FIG. 4 is a diagram showing another configuration example of a DRAM which is a test target of one embodiment of the present invention.

FIG. 5 is a flowchart showing an operation of a conventional example.

[Explanation of symbols]

 1-1 to 1-4, 6-1 to 6-8 Cell array 2,7 Row decoder 3-1 to 3-4,8-1 to 8-8 Column decoder 5,10-1,10-2 Read / write circuit

Claims (3)

[Claims] 1. A method of testing a semiconductor memory device requiring a refresh operation, comprising: a first step of writing a predetermined pattern in the semiconductor memory device; and a step of writing the semiconductor memory device in a page mode.
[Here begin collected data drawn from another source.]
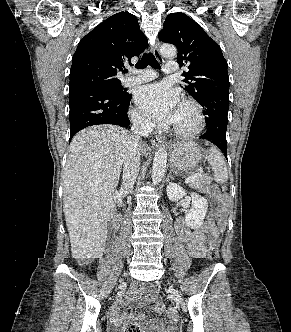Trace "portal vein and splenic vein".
Wrapping results in <instances>:
<instances>
[{
  "instance_id": "portal-vein-and-splenic-vein-1",
  "label": "portal vein and splenic vein",
  "mask_w": 291,
  "mask_h": 332,
  "mask_svg": "<svg viewBox=\"0 0 291 332\" xmlns=\"http://www.w3.org/2000/svg\"><path fill=\"white\" fill-rule=\"evenodd\" d=\"M201 176V172H197L186 179V183H192L196 178Z\"/></svg>"
}]
</instances>
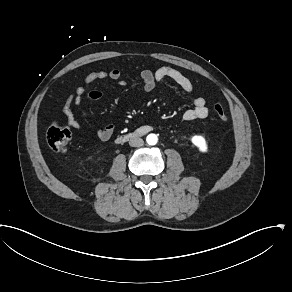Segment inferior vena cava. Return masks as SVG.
Listing matches in <instances>:
<instances>
[{"label":"inferior vena cava","mask_w":292,"mask_h":292,"mask_svg":"<svg viewBox=\"0 0 292 292\" xmlns=\"http://www.w3.org/2000/svg\"><path fill=\"white\" fill-rule=\"evenodd\" d=\"M129 145L132 147H141L144 145V141L139 137H134L130 139Z\"/></svg>","instance_id":"inferior-vena-cava-1"}]
</instances>
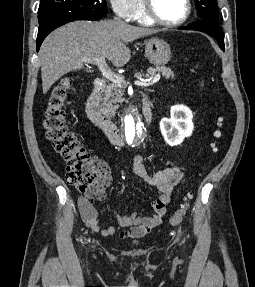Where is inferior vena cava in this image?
<instances>
[{"label":"inferior vena cava","mask_w":255,"mask_h":287,"mask_svg":"<svg viewBox=\"0 0 255 287\" xmlns=\"http://www.w3.org/2000/svg\"><path fill=\"white\" fill-rule=\"evenodd\" d=\"M114 22H117V24H123L122 20L120 18H114Z\"/></svg>","instance_id":"inferior-vena-cava-1"}]
</instances>
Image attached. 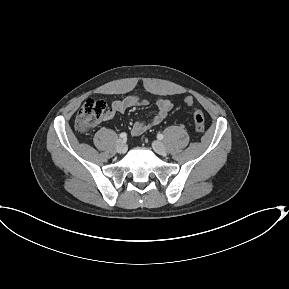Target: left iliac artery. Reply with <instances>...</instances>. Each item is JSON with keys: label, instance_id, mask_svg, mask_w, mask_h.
Returning a JSON list of instances; mask_svg holds the SVG:
<instances>
[{"label": "left iliac artery", "instance_id": "obj_1", "mask_svg": "<svg viewBox=\"0 0 289 289\" xmlns=\"http://www.w3.org/2000/svg\"><path fill=\"white\" fill-rule=\"evenodd\" d=\"M157 138H158L159 140H162V139H163V135L159 133V134L157 135Z\"/></svg>", "mask_w": 289, "mask_h": 289}]
</instances>
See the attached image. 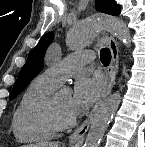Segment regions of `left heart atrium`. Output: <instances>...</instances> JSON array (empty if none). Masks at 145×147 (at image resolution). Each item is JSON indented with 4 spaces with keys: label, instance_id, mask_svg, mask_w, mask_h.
<instances>
[{
    "label": "left heart atrium",
    "instance_id": "1",
    "mask_svg": "<svg viewBox=\"0 0 145 147\" xmlns=\"http://www.w3.org/2000/svg\"><path fill=\"white\" fill-rule=\"evenodd\" d=\"M102 87V80L99 77H80L76 81L71 98V114L76 116L86 112L101 94Z\"/></svg>",
    "mask_w": 145,
    "mask_h": 147
}]
</instances>
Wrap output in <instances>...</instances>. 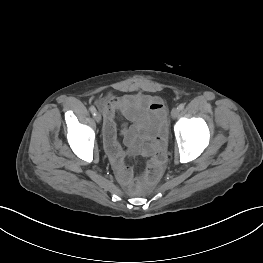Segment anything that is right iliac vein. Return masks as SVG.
I'll list each match as a JSON object with an SVG mask.
<instances>
[{"label": "right iliac vein", "instance_id": "right-iliac-vein-1", "mask_svg": "<svg viewBox=\"0 0 263 263\" xmlns=\"http://www.w3.org/2000/svg\"><path fill=\"white\" fill-rule=\"evenodd\" d=\"M94 118L97 122H100L101 121V114L99 112H96L94 115Z\"/></svg>", "mask_w": 263, "mask_h": 263}]
</instances>
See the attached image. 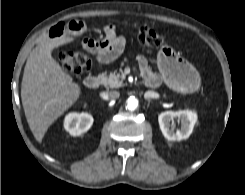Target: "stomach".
<instances>
[{"label": "stomach", "instance_id": "stomach-1", "mask_svg": "<svg viewBox=\"0 0 245 195\" xmlns=\"http://www.w3.org/2000/svg\"><path fill=\"white\" fill-rule=\"evenodd\" d=\"M157 64L165 82L173 90L180 93H193L198 90V72L184 59H180L169 46L161 47Z\"/></svg>", "mask_w": 245, "mask_h": 195}]
</instances>
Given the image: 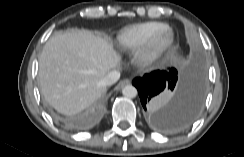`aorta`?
Segmentation results:
<instances>
[{
    "instance_id": "762f6f07",
    "label": "aorta",
    "mask_w": 244,
    "mask_h": 157,
    "mask_svg": "<svg viewBox=\"0 0 244 157\" xmlns=\"http://www.w3.org/2000/svg\"><path fill=\"white\" fill-rule=\"evenodd\" d=\"M122 94L127 98H134L137 95V89L133 85H126L122 89Z\"/></svg>"
}]
</instances>
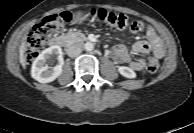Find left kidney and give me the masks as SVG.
Instances as JSON below:
<instances>
[{
	"instance_id": "1",
	"label": "left kidney",
	"mask_w": 194,
	"mask_h": 133,
	"mask_svg": "<svg viewBox=\"0 0 194 133\" xmlns=\"http://www.w3.org/2000/svg\"><path fill=\"white\" fill-rule=\"evenodd\" d=\"M119 73L126 77V78H135L136 77V73L129 67L126 66H120L118 68Z\"/></svg>"
}]
</instances>
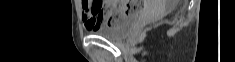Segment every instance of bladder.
Instances as JSON below:
<instances>
[{
    "label": "bladder",
    "instance_id": "31cf9c89",
    "mask_svg": "<svg viewBox=\"0 0 235 62\" xmlns=\"http://www.w3.org/2000/svg\"><path fill=\"white\" fill-rule=\"evenodd\" d=\"M135 20L136 15H129L122 18L114 25L100 26L99 28L93 30V34L112 41L120 40L127 36Z\"/></svg>",
    "mask_w": 235,
    "mask_h": 62
}]
</instances>
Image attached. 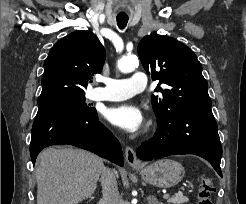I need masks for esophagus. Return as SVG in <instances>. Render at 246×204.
<instances>
[{"instance_id":"34e87169","label":"esophagus","mask_w":246,"mask_h":204,"mask_svg":"<svg viewBox=\"0 0 246 204\" xmlns=\"http://www.w3.org/2000/svg\"><path fill=\"white\" fill-rule=\"evenodd\" d=\"M125 158L127 163L134 168H138L141 166L140 161L137 159L135 151L133 150V148L127 146L125 148Z\"/></svg>"}]
</instances>
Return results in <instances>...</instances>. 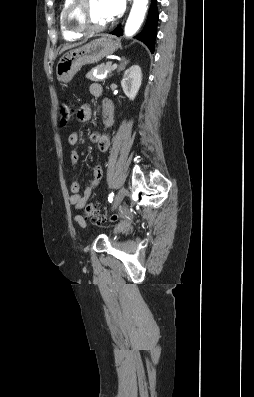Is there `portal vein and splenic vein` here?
I'll return each mask as SVG.
<instances>
[{
	"instance_id": "portal-vein-and-splenic-vein-1",
	"label": "portal vein and splenic vein",
	"mask_w": 254,
	"mask_h": 397,
	"mask_svg": "<svg viewBox=\"0 0 254 397\" xmlns=\"http://www.w3.org/2000/svg\"><path fill=\"white\" fill-rule=\"evenodd\" d=\"M116 67H117V64H116V63L112 65V69H115ZM105 74H107V71H106ZM104 77H105V75H100V76H98V78H104Z\"/></svg>"
}]
</instances>
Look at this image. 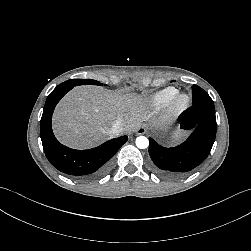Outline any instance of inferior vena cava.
<instances>
[{
	"label": "inferior vena cava",
	"mask_w": 251,
	"mask_h": 251,
	"mask_svg": "<svg viewBox=\"0 0 251 251\" xmlns=\"http://www.w3.org/2000/svg\"><path fill=\"white\" fill-rule=\"evenodd\" d=\"M124 130V125L120 121H116L111 129L109 130V133L111 135H118L119 133L123 132Z\"/></svg>",
	"instance_id": "inferior-vena-cava-1"
}]
</instances>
A second step of reading the stored value of the semiconductor memory device and writing the inverted value of the stored value in page units indicating all row addresses for each column address within the maximum time width of RAS. Characteristic test method. 2. A third step of performing a refresh operation on the semiconductor memory device when a division value of the refresh time of the semiconductor memory device and the maximum time width is smaller than the number of words of the semiconductor memory device. The test method according to claim 1, comprising: 3. The method according to claim 4, further comprising a fourth step of determining whether the value read from the semiconductor memory device is a value obtained by inverting the value of the predetermined pattern after the completion of the second step. The test method according to claim 1 or claim 2.